Re/Max Canada is expecting a more active market next year, with the national average residential price likely to increase by five per cent, and sales anticipated to rise in 33 out of 37 regions surveyed.
“While affordability challenges persist, the sequential interest rate cuts and changes to the mortgage stress test are a much-needed reprieve for those looking to get into the market,” Christopher Alexander, president of Re/Max Canada said in the report.
“The current environment is more encouraging than it has been in the past few years, especially for first-time homebuyers.
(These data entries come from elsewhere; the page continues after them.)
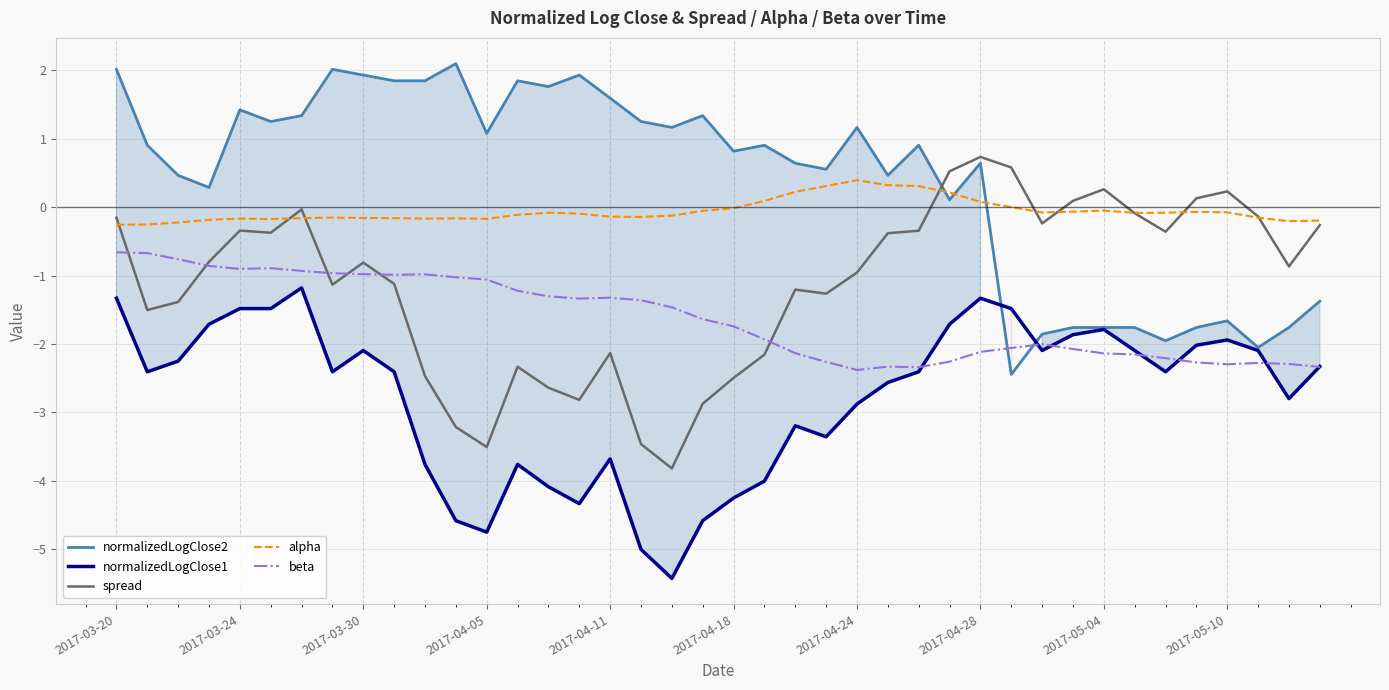

What is the average value of the normalizedLogClose1 series?

-2.8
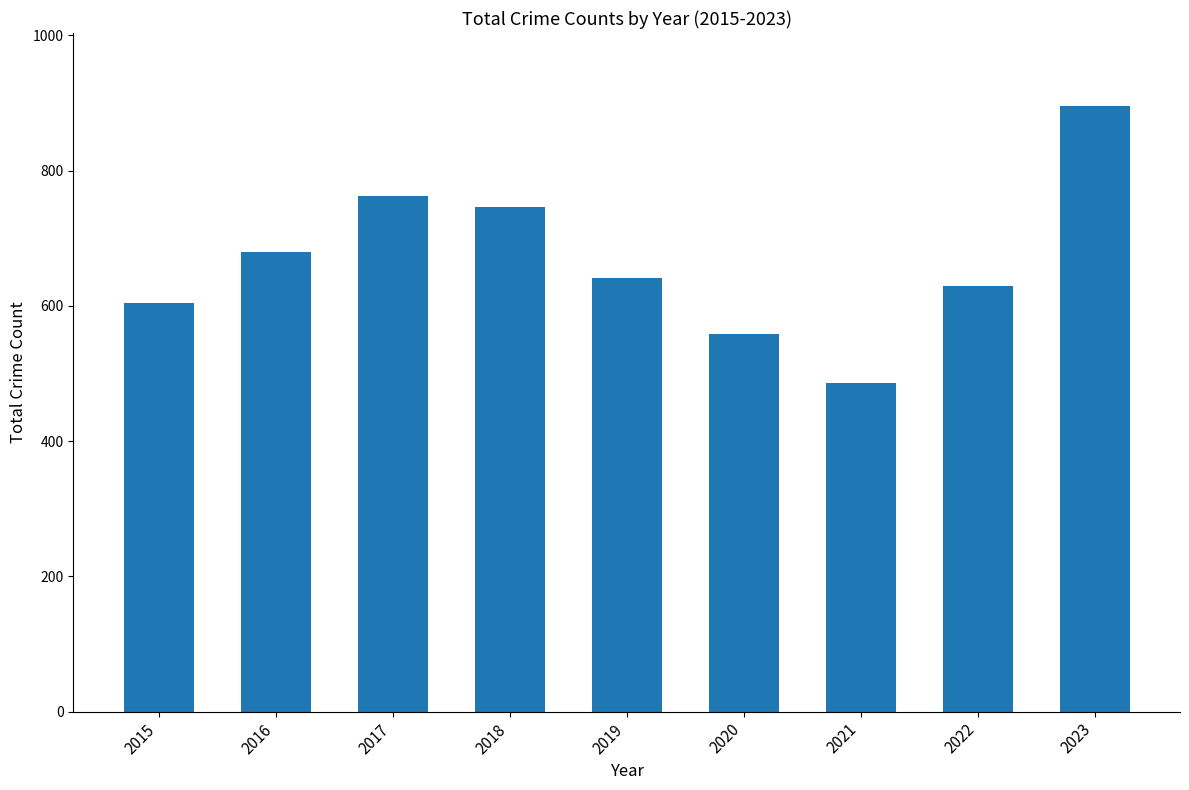

What is the value of the 8th bar from the left?

630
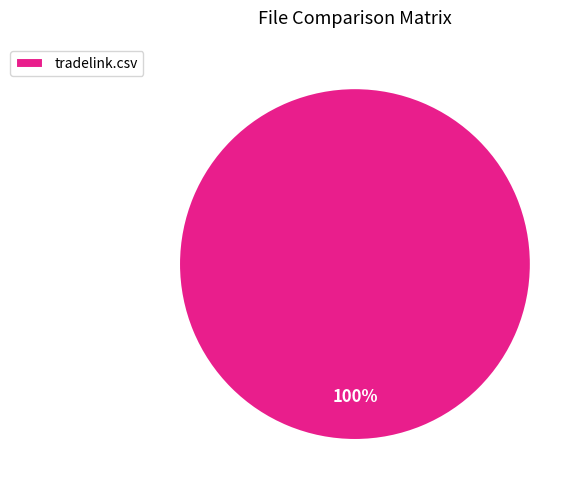

Is it true that tradelink.csv is 88% of the pie?

False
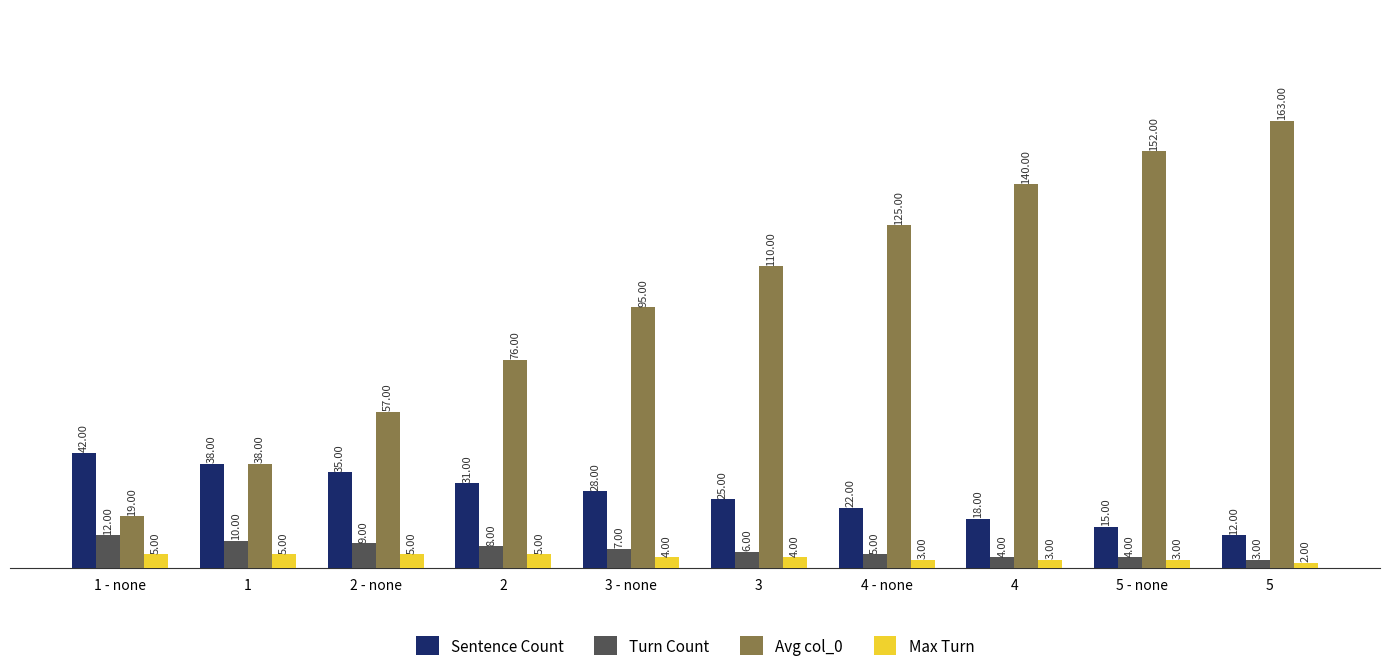

What is the total value across all series at 5 - none?

174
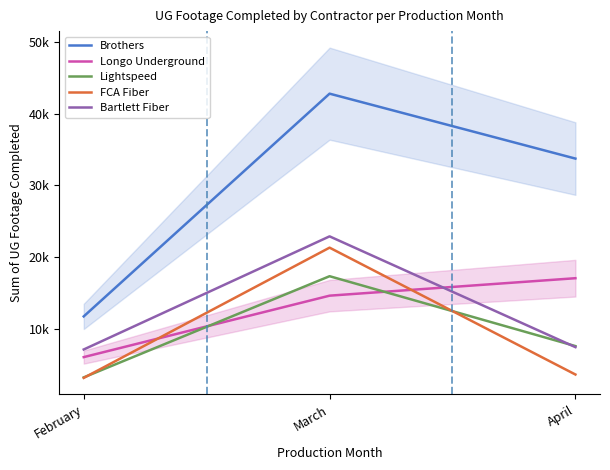

The Brothers series shows 33743 at April. True or false?

True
However, a boost in sales, coupled with limited inventory, almost always leads to rising prices, which is the trend we’re expecting to see materialize in virtually all Canadian housing markets.”
However, Toronto will still be in recovery mode.
Toronto’s market has remained sluggish over the last two years as prices increased just one per cent in the first half of 2023 compared to the first half of 2024, and sales decreased by 1.4 per cent over the same time period.
Investors piled into the market during the pandemic peak in 2021 and 2022 as interest rates were at historical lows, but it’s unlikely that the key interest rate will hit 2 per cent, which is what the market would need to see to bring investors back in, Forbes said.
“In the pandemic, investors were the predominant buyer, but now they’re not,” he said. “What we’ll see more of next year is people looking to upsize, who already have equity and aren’t as affected by higher interest rates.”